Steve: The first thing you have to do when you’re setting up your core facility, or setting up your new technology platform, or if you’re evaluating one technology platform versus another, is to find out what your technology variance is. Because if you don’t do that first, you’re never going to know what your biological variance is. And those two things have to be separated.
You want to design an error model to control your technology variance, so the rest of your statistics are all based solely on biological error. And that’s really the first thing you want to do when you’re evaluating a technology, or implementing one. If you don’t do that, there’s just too much data coming out of these assays, and you don’t know where your noise is coming from.
Are microarrays a transition technology until the next big thing that is even more powerful? Do any of you already see something that is on the horizon? Or are microarrays here to stay?
Steve: I think they’re here to stay. I don’t think it’s going to keep increasing the amount of users that it has over the past couple of years. You can only gene-expression-profile so much. But there are other applications for it. You’re seeing more and more different applications coming up, than just spotting down cDNA on a piece of glass.
Li-Li: I agree. One thing that is already happening is the protein chips. When you study gene expression and function you have an extra step. The next question is, What are the proteins doing?

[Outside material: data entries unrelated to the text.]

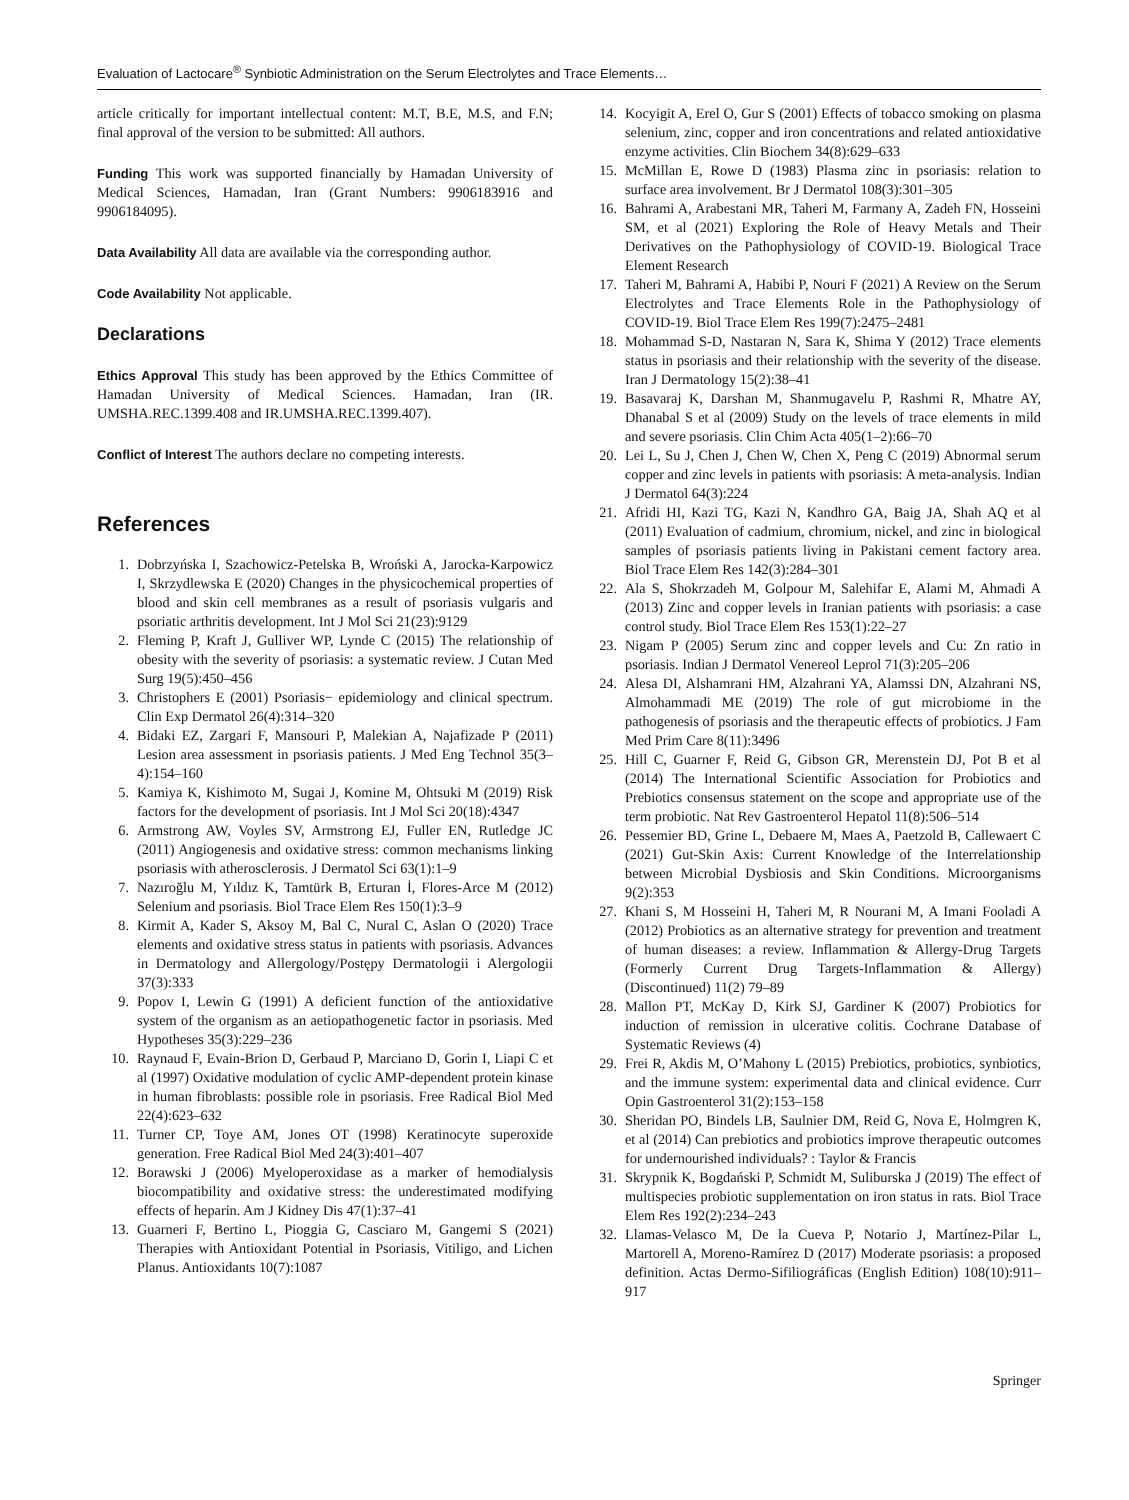Evaluation of Lactocare<sup>®</sup> Synbiotic Administration on the Serum Electrolytes and Trace Elements…
article critically for important intellectual content: M.T, B.E, M.S, and F.N; final approval of the version to be submitted: All authors.
Funding This work was supported financially by Hamadan University of Medical Sciences, Hamadan, Iran (Grant Numbers: 9906183916 and 9906184095).
Data Availability All data are available via the corresponding author.
Code Availability Not applicable.
Declarations
Ethics Approval This study has been approved by the Ethics Committee of Hamadan University of Medical Sciences. Hamadan, Iran (IR. UMSHA.REC.1399.408 and IR.UMSHA.REC.1399.407).
Conflict of Interest The authors declare no competing interests.
References
1. Dobrzyńska I, Szachowicz-Petelska B, Wroński A, Jarocka-Karpowicz I, Skrzydlewska E (2020) Changes in the physicochemical properties of blood and skin cell membranes as a result of psoriasis vulgaris and psoriatic arthritis development. Int J Mol Sci 21(23):9129
2. Fleming P, Kraft J, Gulliver WP, Lynde C (2015) The relationship of obesity with the severity of psoriasis: a systematic review. J Cutan Med Surg 19(5):450–456
3. Christophers E (2001) Psoriasis− epidemiology and clinical spectrum. Clin Exp Dermatol 26(4):314–320
4. Bidaki EZ, Zargari F, Mansouri P, Malekian A, Najafizade P (2011) Lesion area assessment in psoriasis patients. J Med Eng Technol 35(3–4):154–160
5. Kamiya K, Kishimoto M, Sugai J, Komine M, Ohtsuki M (2019) Risk factors for the development of psoriasis. Int J Mol Sci 20(18):4347
6. Armstrong AW, Voyles SV, Armstrong EJ, Fuller EN, Rutledge JC (2011) Angiogenesis and oxidative stress: common mechanisms linking psoriasis with atherosclerosis. J Dermatol Sci 63(1):1–9
7. Nazıroğlu M, Yıldız K, Tamtürk B, Erturan İ, Flores-Arce M (2012) Selenium and psoriasis. Biol Trace Elem Res 150(1):3–9
8. Kirmit A, Kader S, Aksoy M, Bal C, Nural C, Aslan O (2020) Trace elements and oxidative stress status in patients with psoriasis. Advances in Dermatology and Allergology/Postępy Dermatologii i Alergologii 37(3):333
9. Popov I, Lewin G (1991) A deficient function of the antioxidative system of the organism as an aetiopathogenetic factor in psoriasis. Med Hypotheses 35(3):229–236
10. Raynaud F, Evain-Brion D, Gerbaud P, Marciano D, Gorin I, Liapi C et al (1997) Oxidative modulation of cyclic AMP-dependent protein kinase in human fibroblasts: possible role in psoriasis. Free Radical Biol Med 22(4):623–632
11. Turner CP, Toye AM, Jones OT (1998) Keratinocyte superoxide generation. Free Radical Biol Med 24(3):401–407
12. Borawski J (2006) Myeloperoxidase as a marker of hemodialysis biocompatibility and oxidative stress: the underestimated modifying effects of heparin. Am J Kidney Dis 47(1):37–41
13. Guarneri F, Bertino L, Pioggia G, Casciaro M, Gangemi S (2021) Therapies with Antioxidant Potential in Psoriasis, Vitiligo, and Lichen Planus. Antioxidants 10(7):1087
14. Kocyigit A, Erel O, Gur S (2001) Effects of tobacco smoking on plasma selenium, zinc, copper and iron concentrations and related antioxidative enzyme activities. Clin Biochem 34(8):629–633
15. McMillan E, Rowe D (1983) Plasma zinc in psoriasis: relation to surface area involvement. Br J Dermatol 108(3):301–305
16. Bahrami A, Arabestani MR, Taheri M, Farmany A, Zadeh FN, Hosseini SM, et al (2021) Exploring the Role of Heavy Metals and Their Derivatives on the Pathophysiology of COVID-19. Biological Trace Element Research
17. Taheri M, Bahrami A, Habibi P, Nouri F (2021) A Review on the Serum Electrolytes and Trace Elements Role in the Pathophysiology of COVID-19. Biol Trace Elem Res 199(7):2475–2481
18. Mohammad S-D, Nastaran N, Sara K, Shima Y (2012) Trace elements status in psoriasis and their relationship with the severity of the disease. Iran J Dermatology 15(2):38–41
19. Basavaraj K, Darshan M, Shanmugavelu P, Rashmi R, Mhatre AY, Dhanabal S et al (2009) Study on the levels of trace elements in mild and severe psoriasis. Clin Chim Acta 405(1–2):66–70
20. Lei L, Su J, Chen J, Chen W, Chen X, Peng C (2019) Abnormal serum copper and zinc levels in patients with psoriasis: A meta-analysis. Indian J Dermatol 64(3):224
21. Afridi HI, Kazi TG, Kazi N, Kandhro GA, Baig JA, Shah AQ et al (2011) Evaluation of cadmium, chromium, nickel, and zinc in biological samples of psoriasis patients living in Pakistani cement factory area. Biol Trace Elem Res 142(3):284–301
22. Ala S, Shokrzadeh M, Golpour M, Salehifar E, Alami M, Ahmadi A (2013) Zinc and copper levels in Iranian patients with psoriasis: a case control study. Biol Trace Elem Res 153(1):22–27
23. Nigam P (2005) Serum zinc and copper levels and Cu: Zn ratio in psoriasis. Indian J Dermatol Venereol Leprol 71(3):205–206
24. Alesa DI, Alshamrani HM, Alzahrani YA, Alamssi DN, Alzahrani NS, Almohammadi ME (2019) The role of gut microbiome in the pathogenesis of psoriasis and the therapeutic effects of probiotics. J Fam Med Prim Care 8(11):3496
25. Hill C, Guarner F, Reid G, Gibson GR, Merenstein DJ, Pot B et al (2014) The International Scientific Association for Probiotics and Prebiotics consensus statement on the scope and appropriate use of the term probiotic. Nat Rev Gastroenterol Hepatol 11(8):506–514
26. Pessemier BD, Grine L, Debaere M, Maes A, Paetzold B, Callewaert C (2021) Gut-Skin Axis: Current Knowledge of the Interrelationship between Microbial Dysbiosis and Skin Conditions. Microorganisms 9(2):353
27. Khani S, M Hosseini H, Taheri M, R Nourani M, A Imani Fooladi A (2012) Probiotics as an alternative strategy for prevention and treatment of human diseases: a review. Inflammation & Allergy-Drug Targets (Formerly Current Drug Targets-Inflammation & Allergy) (Discontinued) 11(2) 79–89
28. Mallon PT, McKay D, Kirk SJ, Gardiner K (2007) Probiotics for induction of remission in ulcerative colitis. Cochrane Database of Systematic Reviews (4)
29. Frei R, Akdis M, O’Mahony L (2015) Prebiotics, probiotics, synbiotics, and the immune system: experimental data and clinical evidence. Curr Opin Gastroenterol 31(2):153–158
30. Sheridan PO, Bindels LB, Saulnier DM, Reid G, Nova E, Holmgren K, et al (2014) Can prebiotics and probiotics improve therapeutic outcomes for undernourished individuals? : Taylor & Francis
31. Skrypnik K, Bogdański P, Schmidt M, Suliburska J (2019) The effect of multispecies probiotic supplementation on iron status in rats. Biol Trace Elem Res 192(2):234–243
32. Llamas-Velasco M, De la Cueva P, Notario J, Martínez-Pilar L, Martorell A, Moreno-Ramírez D (2017) Moderate psoriasis: a proposed definition. Actas Dermo-Sifiliográficas (English Edition) 108(10):911–917
Springer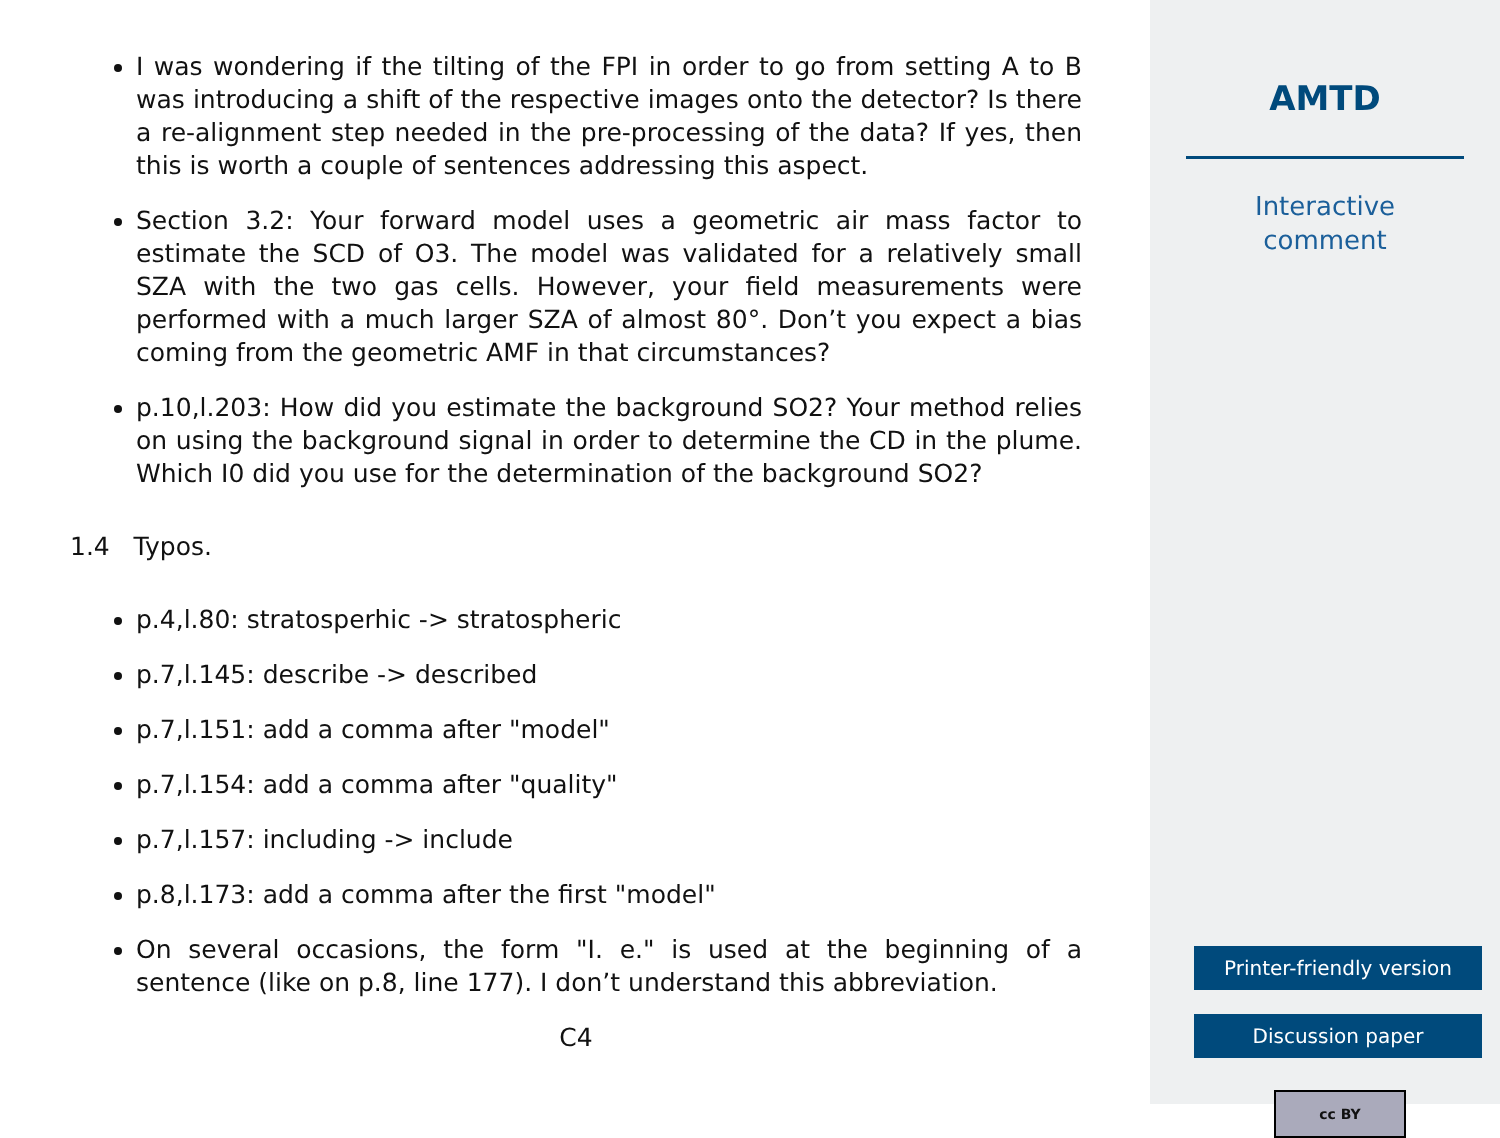I was wondering if the tilting of the FPI in order to go from setting A to B was introducing a shift of the respective images onto the detector? Is there a re-alignment step needed in the pre-processing of the data? If yes, then this is worth a couple of sentences addressing this aspect.
Section 3.2: Your forward model uses a geometric air mass factor to estimate the SCD of O3. The model was validated for a relatively small SZA with the two gas cells. However, your field measurements were performed with a much larger SZA of almost 80°. Don’t you expect a bias coming from the geometric AMF in that circumstances?
p.10,l.203: How did you estimate the background SO2? Your method relies on using the background signal in order to determine the CD in the plume. Which I0 did you use for the determination of the background SO2?
1.4 Typos.
p.4,l.80: stratosperhic -> stratospheric
p.7,l.145: describe -> described
p.7,l.151: add a comma after "model"
p.7,l.154: add a comma after "quality"
p.7,l.157: including -> include
p.8,l.173: add a comma after the first "model"
On several occasions, the form "I. e." is used at the beginning of a sentence (like on p.8, line 177). I don’t understand this abbreviation.
C4
AMTD
Interactive
comment
Printer-friendly version
Discussion paper
cc BY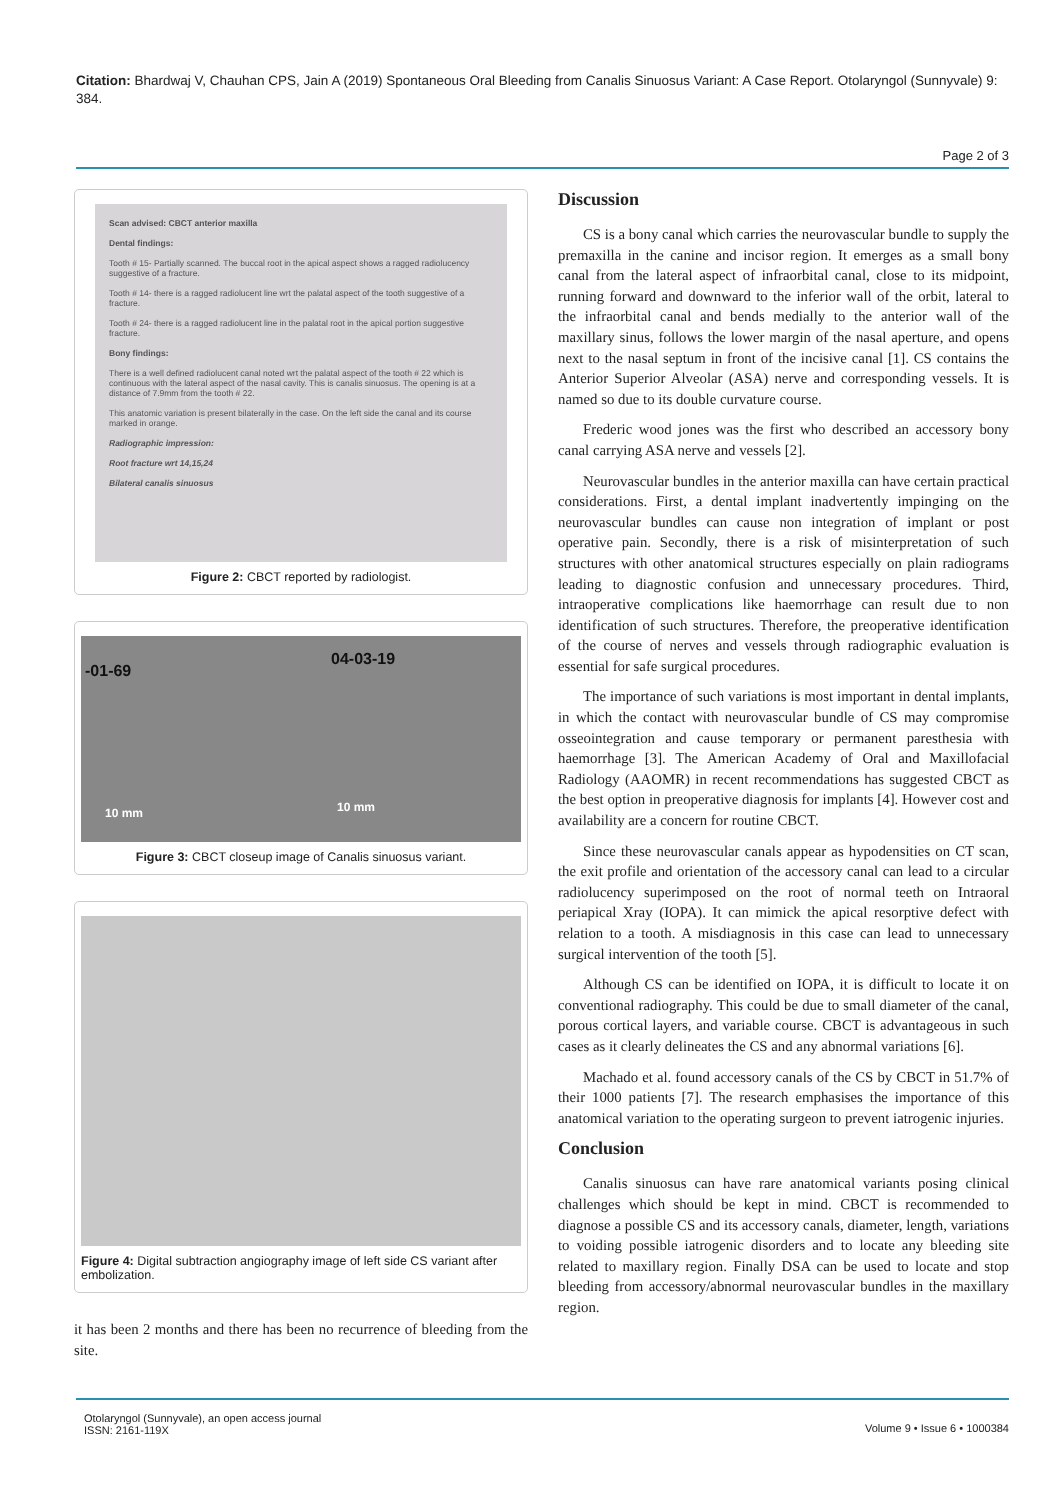Citation: Bhardwaj V, Chauhan CPS, Jain A (2019) Spontaneous Oral Bleeding from Canalis Sinuosus Variant: A Case Report. Otolaryngol (Sunnyvale) 9: 384.
Page 2 of 3
Scan advised: CBCT anterior maxilla
Dental findings:
Tooth # 15- Partially scanned. The buccal root in the apical aspect shows a ragged radiolucency suggestive of a fracture.
Tooth # 14- there is a ragged radiolucent line wrt the palatal aspect of the tooth suggestive of a fracture.
Tooth # 24- there is a ragged radiolucent line in the palatal root in the apical portion suggestive fracture.
Bony findings:
There is a well defined radiolucent canal noted wrt the palatal aspect of the tooth # 22 which is continuous with the lateral aspect of the nasal cavity. This is canalis sinuosus. The opening is at a distance of 7.9mm from the tooth # 22.
This anatomic variation is present bilaterally in the case. On the left side the canal and its course marked in orange.
Radiographic impression:
Root fracture wrt 14,15,24
Bilateral canalis sinuosus
Figure 2: CBCT reported by radiologist.
-01-69
04-03-19
10 mm 10 mm
Figure 3: CBCT closeup image of Canalis sinuosus variant.
Figure 4: Digital subtraction angiography image of left side CS variant after embolization.
it has been 2 months and there has been no recurrence of bleeding from the site.
Discussion
CS is a bony canal which carries the neurovascular bundle to supply the premaxilla in the canine and incisor region. It emerges as a small bony canal from the lateral aspect of infraorbital canal, close to its midpoint, running forward and downward to the inferior wall of the orbit, lateral to the infraorbital canal and bends medially to the anterior wall of the maxillary sinus, follows the lower margin of the nasal aperture, and opens next to the nasal septum in front of the incisive canal [1]. CS contains the Anterior Superior Alveolar (ASA) nerve and corresponding vessels. It is named so due to its double curvature course.
Frederic wood jones was the first who described an accessory bony canal carrying ASA nerve and vessels [2].
Neurovascular bundles in the anterior maxilla can have certain practical considerations. First, a dental implant inadvertently impinging on the neurovascular bundles can cause non integration of implant or post operative pain. Secondly, there is a risk of misinterpretation of such structures with other anatomical structures especially on plain radiograms leading to diagnostic confusion and unnecessary procedures. Third, intraoperative complications like haemorrhage can result due to non identification of such structures. Therefore, the preoperative identification of the course of nerves and vessels through radiographic evaluation is essential for safe surgical procedures.
The importance of such variations is most important in dental implants, in which the contact with neurovascular bundle of CS may compromise osseointegration and cause temporary or permanent paresthesia with haemorrhage [3]. The American Academy of Oral and Maxillofacial Radiology (AAOMR) in recent recommendations has suggested CBCT as the best option in preoperative diagnosis for implants [4]. However cost and availability are a concern for routine CBCT.
Since these neurovascular canals appear as hypodensities on CT scan, the exit profile and orientation of the accessory canal can lead to a circular radiolucency superimposed on the root of normal teeth on Intraoral periapical Xray (IOPA). It can mimick the apical resorptive defect with relation to a tooth. A misdiagnosis in this case can lead to unnecessary surgical intervention of the tooth [5].
Although CS can be identified on IOPA, it is difficult to locate it on conventional radiography. This could be due to small diameter of the canal, porous cortical layers, and variable course. CBCT is advantageous in such cases as it clearly delineates the CS and any abnormal variations [6].
Machado et al. found accessory canals of the CS by CBCT in 51.7% of their 1000 patients [7]. The research emphasises the importance of this anatomical variation to the operating surgeon to prevent iatrogenic injuries.
Conclusion
Canalis sinuosus can have rare anatomical variants posing clinical challenges which should be kept in mind. CBCT is recommended to diagnose a possible CS and its accessory canals, diameter, length, variations to voiding possible iatrogenic disorders and to locate any bleeding site related to maxillary region. Finally DSA can be used to locate and stop bleeding from accessory/abnormal neurovascular bundles in the maxillary region.
Otolaryngol (Sunnyvale), an open access journal
ISSN: 2161-119X
Volume 9 • Issue 6 • 1000384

Steve: They’re much more difficult to implement from a technology perspective. But even the quality of samples is much more difficult. Even if somebody comes up with a technology platform tomorrow, that’s great. But how are you going to teach a biologist to generate a protein sample that has high enough quality to apply to the technology platform? There’s a big gap there still. It’s not going to be closed any time soon.
Does upfront investment in equipment play a big part in deciding to stay with a particular vendor?
Steve: It’s kind of like buying a car. The equipment is cheap. It’s the consumables over the long run that’ll get you.
Li-Li: Affymetrix equipment is $180,000 all together as a package. And we’re talking about the scanner, fluidics station, rotisserie oven, and software. The price hasn’t really changed much. So for academics, that’s where the core facility makes sense. There’s no need for every laboratory to spend so much money to buy the equipment.
Steve: Instead of picking on Affy, let’s talk about the cost of setting up a microarray facility: $130,000 for a spotter, $50,000 for a scanner, $500,000 on sequence-verified clone sets, $400,000 or $500,000 on automation to basically have the pipetting and relaying tools — the list goes on and on.
As a practicing physician, as well as a microarray researcher, what do you see as the challenges of using microarrays in the clinic?
Li-Li: One thing that will be challenging for everybody in the field is to develop a protocol to deal with a very small quantity of sample. As a clinician, I can’t take this patient into the operating room and get a big chunk of tissue all the time. The most common clinical scenario is: we want to find out the details so we do a biopsy. It’s a very small piece of material. So far there is no good method to deal with such a small quantity, other than laser capture, which is, as far as I’m concerned, still a very difficult method to use.
It would be nice to have a method to save a piece of a biopsy tissue. I’d take one half and give it to the pathologist to do conventional diagnosis. If we can use a small quantity of tissue, we can also do what we normally do without compromising the patient. As a clinician, I see the advantage of using chips applied to clinical applications. Eventually, we will put it into clinical use.